I too love the general field of medicine and currently have experience in both vet med and human med.
Two years ago I was pre-med, and I had a great experience on a medical service trip down to Costa Rica, but I was not doing well on the practice mcats. I decided to switch directions to vet med knowing that I enjoyed working at a vet clinic in high school, lifestyle reasons, insurance bs, and also the poor mcat results.
Within that last year, I was able to gain more vet med experience totaling ~1200 hrs but much of the work felt like I was just trying to get hours because I knew how big of a deal experience is for vet school admissions. I did enjoy some parts of volunteering and I do love animals. I applied to veterinary schools this past September, and by November, I had convinced myself that I was not going to get in because everyone says how hard it is. Plus, I began an animal nutrition course online and I really didn't like learning about what to feed a chicken/cow/.. and why. I am a small animal person and really don't find learning about farm animals exciting in the least.

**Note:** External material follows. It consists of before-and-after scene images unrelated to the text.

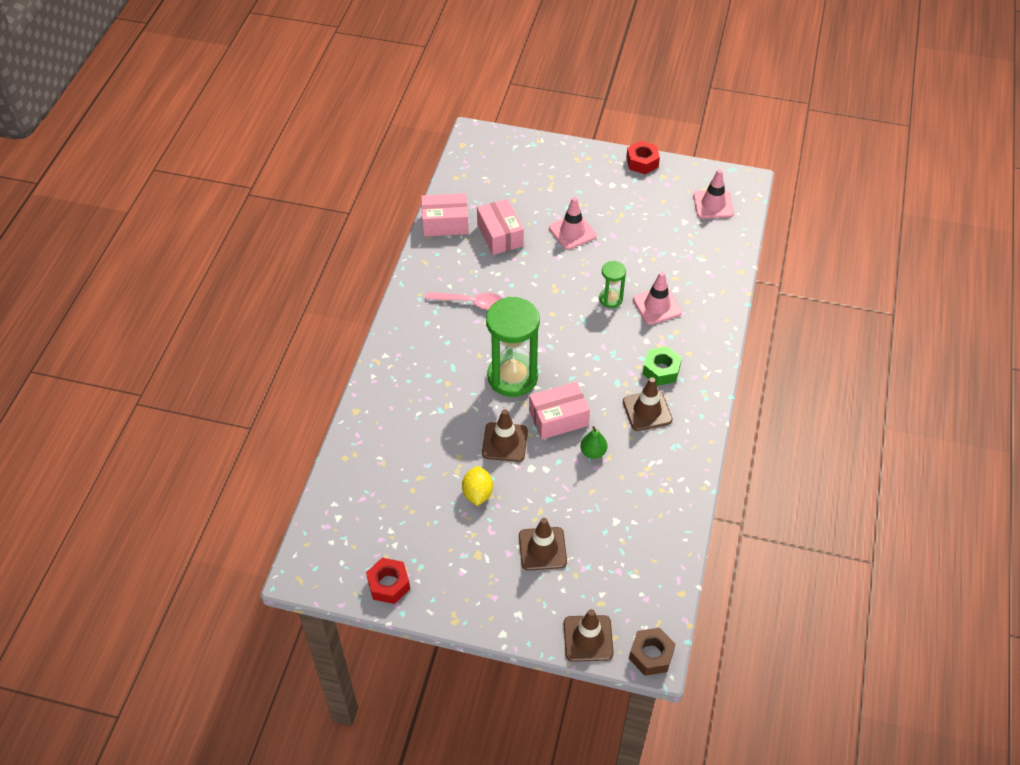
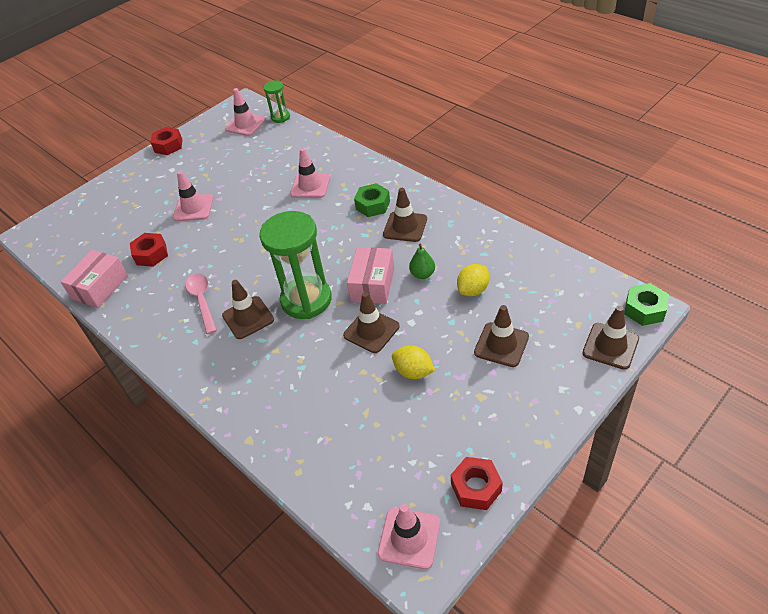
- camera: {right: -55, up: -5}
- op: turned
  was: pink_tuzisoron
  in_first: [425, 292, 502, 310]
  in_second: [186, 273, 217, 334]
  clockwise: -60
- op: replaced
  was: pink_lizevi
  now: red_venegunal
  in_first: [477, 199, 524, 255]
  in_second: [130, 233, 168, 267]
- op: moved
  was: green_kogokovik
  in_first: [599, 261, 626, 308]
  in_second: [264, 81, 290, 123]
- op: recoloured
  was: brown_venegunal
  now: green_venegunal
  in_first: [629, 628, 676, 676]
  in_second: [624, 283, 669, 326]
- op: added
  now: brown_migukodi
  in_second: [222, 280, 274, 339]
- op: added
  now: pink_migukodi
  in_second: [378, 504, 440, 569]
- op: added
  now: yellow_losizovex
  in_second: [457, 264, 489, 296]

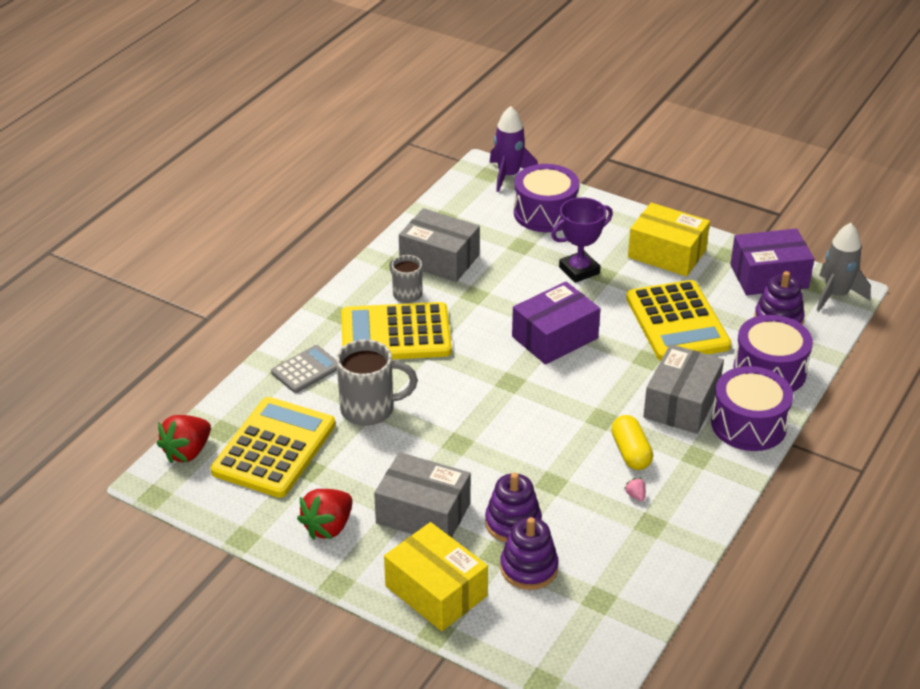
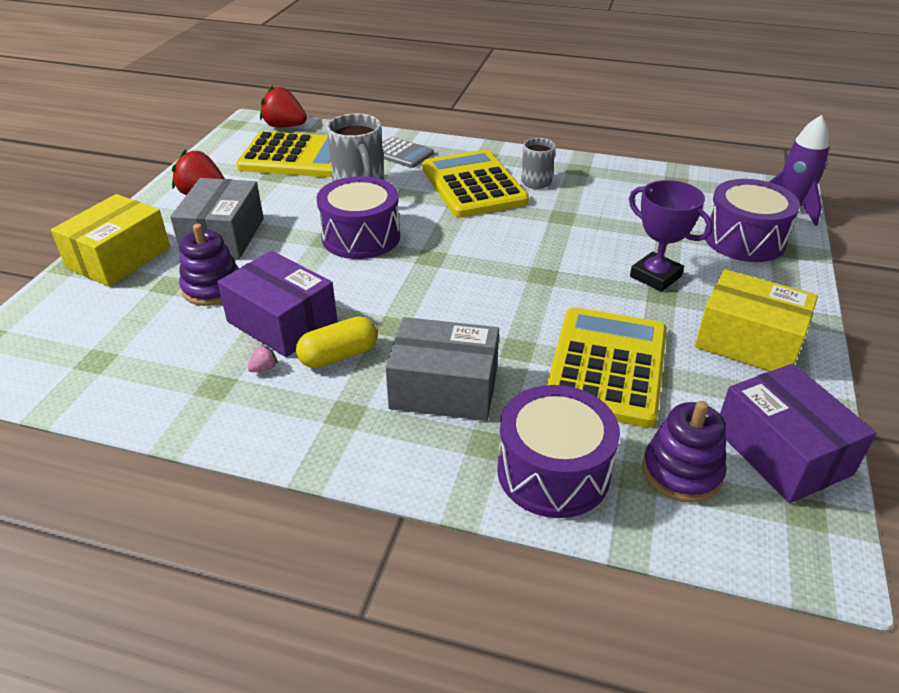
- camera: {right: 75, up: 0}
- op: removed
  was: grey_lizevi
  in_first: [399, 208, 480, 282]
- op: removed
  was: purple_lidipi
  in_first: [500, 517, 558, 590]
- op: moved
  was: purple_lizevi
  in_first: [512, 281, 601, 365]
  in_second: [217, 251, 338, 357]
- op: turned
  was: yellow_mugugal
  in_first: [626, 280, 732, 361]
  in_second: [547, 307, 667, 428]
  clockwise: 135
- op: turned
  was: yellow_lizevi
  in_first: [628, 203, 710, 276]
  in_second: [695, 269, 818, 371]
  clockwise: -75
- op: moved
  was: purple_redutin
  in_first: [711, 366, 793, 451]
  in_second: [317, 176, 400, 259]
- op: removed
  was: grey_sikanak
  in_first: [817, 223, 871, 311]

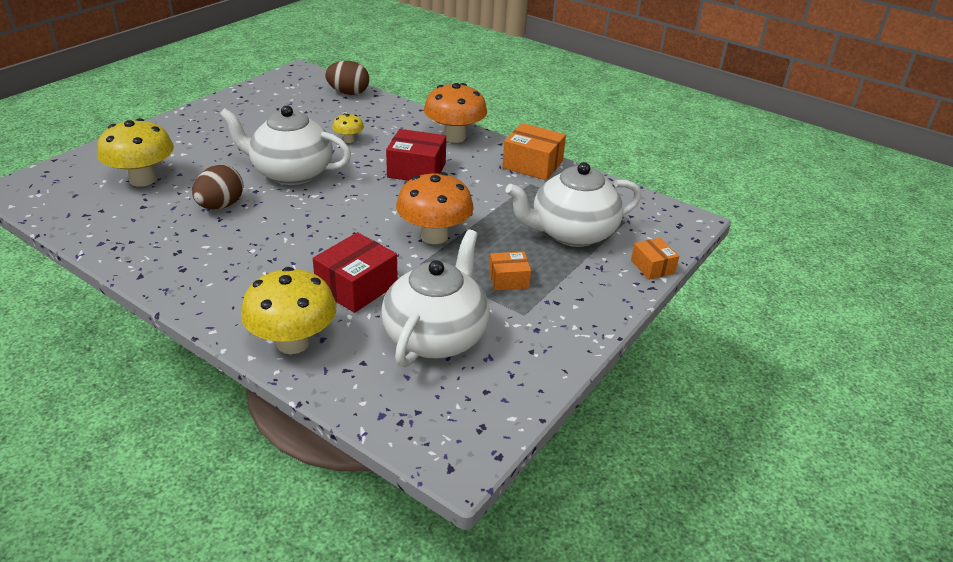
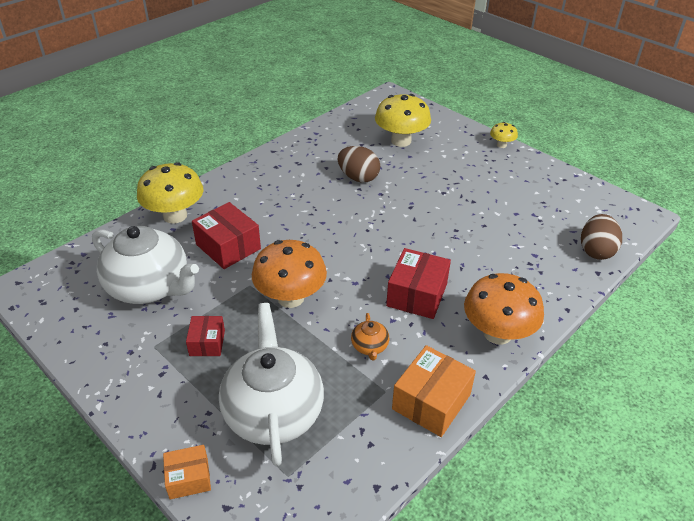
- camera: {right: 100, up: 5}
- op: removed
  was: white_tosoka
  in_first: [219, 105, 351, 185]
- op: moved
  was: yellow_fofusol
  in_first: [332, 113, 364, 143]
  in_second: [490, 122, 518, 148]
- op: recoloured
  was: orange_lizevi
  now: red_lizevi
  in_first: [489, 251, 531, 291]
  in_second: [186, 316, 225, 356]
- op: added
  now: orange_tosoka
  in_second: [351, 313, 389, 361]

In December, I had decided to go back to the medical field- MD or perhaps Physician's Assistant because I like primary care and the lifestyle is more manageable, although you must give up your autonomy... To fill up the supposed gap in application time, I started this semester to take public health classes and applied to a public health school- I really like my environmental health sciences class 😳
January: I was accepted so far to 3 veterinary schools + 2 interviews in February, and I was shocked. Now I am so very confused and do not know what to do because I like/dislike aspects about both fields and each day the direction I think I'm leaning changes. I feel like I convinced myself out of vet med just based on the fear of rejection from veterinary schools.
Please help me! I do not know what to do and must come up with a decision by April! 😱
(Other general characteristics about me that may help anyone who feels kind enough to submit an opinion regarding my sticky situation:
I am a laid back person, and I feel like I definitely fit in better with the vet kids crowd than the med kids. I am passionate about the science of how things work (got a BSE in biomedical engineering) but am not a fan of research because I love/need human interaction in my daily life. I simply love helping medically all beings, but cannot for the life of me decide which species I like helping more. Each field has issues: grumpy/stinky people <> mean/smelly dogs...
Also, while growing up, I never really "dreamed" of being this or that unlike other kids. I was very serious about classical music for a while and I liked biology and learning how things worked in the body. I just enjoyed my BSE degree and apparently didn't think/plan hard enough about my future options and now I'm paying for it. I honestly think I could do either vet med or human med and be pretty happy with it, but I can't figure out which one makes me happier- I've had good and bad experiences with both )
hey greenie53,
i had a somewhat similar experience. i seriously pursued classical music at a conservatory for a while. i never specifically planned for a future in anything, i just practiced a lot and took things as the came. then, one day i starting taking classes outside of the music school, and somhow did the pre-reqs for pre-med. my dad discouraged me from being a MD (being a doctor today can be messed up, depending on where you work, with insurance issues, double-booking of patients, malpractice, longgggg hours, etc). he said i would be happier as a DVM. so i got some hours for my vet application, applied, and got in. it feels weird, once this isn't the realization of some childhood dream like many of the pre-vets i know. anyhow, at first i wasn't 100% sure what i wanted to do, but i just picked an option, stuck with it, and now it's growing on me more and more everyday. i think if you love animals and are good at science, a vet is better than a doctor. they make less, but i think you will have a better quality of life.
here's a link to a new york times article from last month called "the falling down professions."
http://www.nytimes.com/2008/01/06/fashion/06professions.html?pagewanted=2
and here are some highlights:
"As of 2006, nearly 60 percent of doctors polled by the American College of Physician Executives said they had considered getting out of medicine because of low morale, and nearly 70 percent knew someone who already had."
"Doctors face similar pressure. Complaints about managed care crimping doctors income and authority over medical decisions are nothing new, but the problems are only getting worse, several doctors said."
"Increasing workloads and paperwork might be tolerable if the old feeling of authority were still the same, doctors said. But patients who once might have revered them for their knowledge and skill often arrive at the office armed with a sense of personal expertise, gleaned from a few hours on
www.WebMD.com, doctors said, not to mention a disdain for the medical system in general.
If the topic comes up in cocktail party talk, youll hear nightmare stories from people as theyve gone through the system they gave me the wrong pill, et cetera, said Dr. Gregg Broffman, 57, a former pediatrician who is now a medical director of a primary care group in Buffalo. In terms of my own self-esteem, it feels like a personal attack.